Minne Graw - Ausgeträumt

Minne Graw - Ausgeträumt
Sireena Records / Broken Silence Distribution (1986 / 2010)
(8 Stücke, 29:59 Minuten Spielzeit)

Wenn von deutschem Folkrock die Rede ist, dann fällt immer ein Name, Ougenweide. Diese Band, in der Minne Graw in den 70’ern den Gesangspart übernahm, hat den deutschen Mittelalter-Folkrock wesentlich mitgeprägt. Sängerin und Keyboarderin Minne Graw gehörte fast 12 Jahre zur deutsche Formation und nahm nach ihrem Ausstieg mit ihren Ougenweide-Mitstreitern Frank und Stefan Wulff in den Jahren 1986/1987 einige Stücke auf, die allerdings nie erschienen sind.


Am 22 Januar 2010 erblicken nun diese sechs Stücke, die um weitere zwei Demoversionen ergänzt wurden, erstmals das Licht der Öffentlichkeit. Neben Stefan Wulff, der Bass spielt und für die Drumprogrammierung verantwortlich war und Frank Wulff, der an Didgeridoo, Saxophon, Mandoline oder Akustikgitarre zu hören ist, wirken bei einigen Tracks noch Gunter Thönis (Schlagzeug) und Ditzi Fischer (Trombone) mit. Die Stücke auf dem allerdings mit gerade mal einer halben Stunde recht kurzen Album „Ausgeträumt“ stellen eine Mischung aus Folkrock, Pop und Liedermacher auf.

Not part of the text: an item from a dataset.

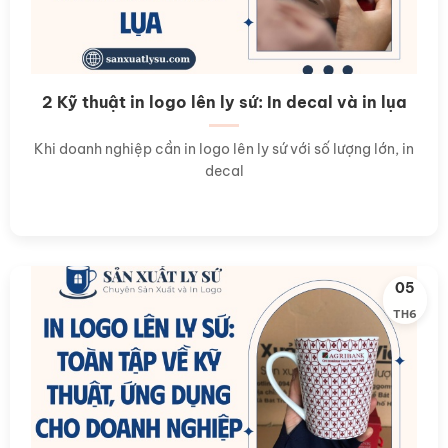
2 Kỹ thuật in logo lên ly sứ: In decal và in lụa
Khi doanh nghiệp cần in logo lên ly sứ với số lượng lớn, in
decal
05
TH6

Die CD beginnt mit der sehr schönen, von Piano bestimmten Ballade „Langeweile“. Das Eröffnungsstück zeigt gleich in welche musikalische Richtung es auf dem Album geht. Zwar klingt die Musik wie aus einem anderen Zeitalter, ist aber klanglich auf einem hohen Niveau. Die Wurzeln des Folkrock kann Minne dabei nicht ganz verleugnen, was aber auch den Charme dieser Veröffentlichung ausmacht.

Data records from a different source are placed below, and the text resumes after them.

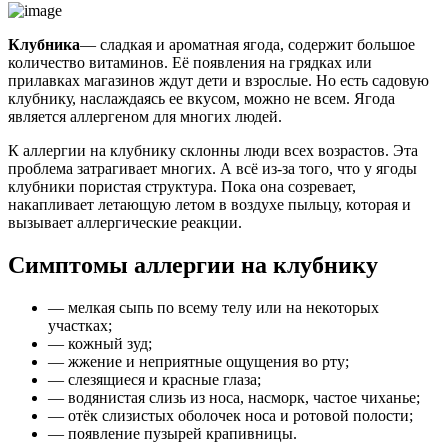
Клубника
— сладкая и ароматная ягода, содержит большое
количество витаминов. Её появления на грядках или
прилавках магазинов ждут дети и взрослые. Но есть садовую
клубнику, наслаждаясь ее вкусом, можно не всем. Ягода
является аллергеном для многих людей.
К аллергии на клубнику склонны люди всех возрастов. Эта
проблема затрагивает многих. А всё из-за того, что у ягоды
клубники пористая структура. Пока она созревает,
накапливает летающую летом в воздухе пыльцу, которая и
вызывает аллергические реакции.
Симптомы аллергии на клубнику
— мелкая сыпь по всему телу или на некоторых
участках;
— кожный зуд;
— жжение и неприятные ощущения во рту;
— слезящиеся и красные глаза;
— водянистая слизь из носа, насморк, частое чиханье;
— отёк слизистых оболочек носа и ротовой полости;
— появление пузырей крапивницы.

Ein Highlight des Albums ist sicherlich „Träume leben“, das vor allem durch eine sehr schöne, melancholisch/verträumte Melodie besticht. „Ausgeträumt“ ist ein Stück, dass mich ein wenig an die typischen 80’er-Jahre Songs der Krautrockära erinnert, mit einem typischen Keyboardsound und dem Versuch sich an die damalige Popmusik anzulehnen. Mehrstimmiger Satzgesang, der im Mehrspurverfahren aufgenommen wurde, findet sich in „Am Morgen“, das sich mit seinem Sound auch der NDW annähert. Fast schon ein Discosong ist das Stück „Urlaub“, das, wenn man es in den 80’ern als Single herausgebracht hätte, sicherlich in die Charts gekommen wäre. Dafür sorgt auch eine Spur NDW und die eingängige Melodie.

Mit der atmosphärischen Ballade „Angst davor“ enden die ursprünglichen Songs. Danach kommen mit „Ausgespuckt“ und „Die Nacht“ noch zwei Demoversionen, die für meinen Geschmack aber den Charakter von Demos übersteigen, denn sie sind sehr gut produziert und passen sich hervorragend in den Reigen der übrigen Songs ein. „Ausgespuckt“ ist ein Song der vom Keyboard bestimmt wird und NDW-Sound aufweist, so wie es beispielsweise auch Grobschnitt bei ihrer Produktion „Kinder und Narren“ versuchten (z. B. mit dem Keyboardsound von Jürgen Cramer). Mit „Die Nacht“, einer melancholischen Ballade endet dann das Album.

„Ausgeträumt“ ist eine CD die den Freunden von Ougenweide und balladeskem, melancholischen Deutschrock der 80’er Jahre gefallen wird. Sireena hat hier mal wieder einige sehr schöne Songs entdeckt, die ohne die liebevolle Restaurierung in der Ecke verstaubt wären. Darüber hinaus ist die Produktion klanglich wirklich auf dem neuesten Stand.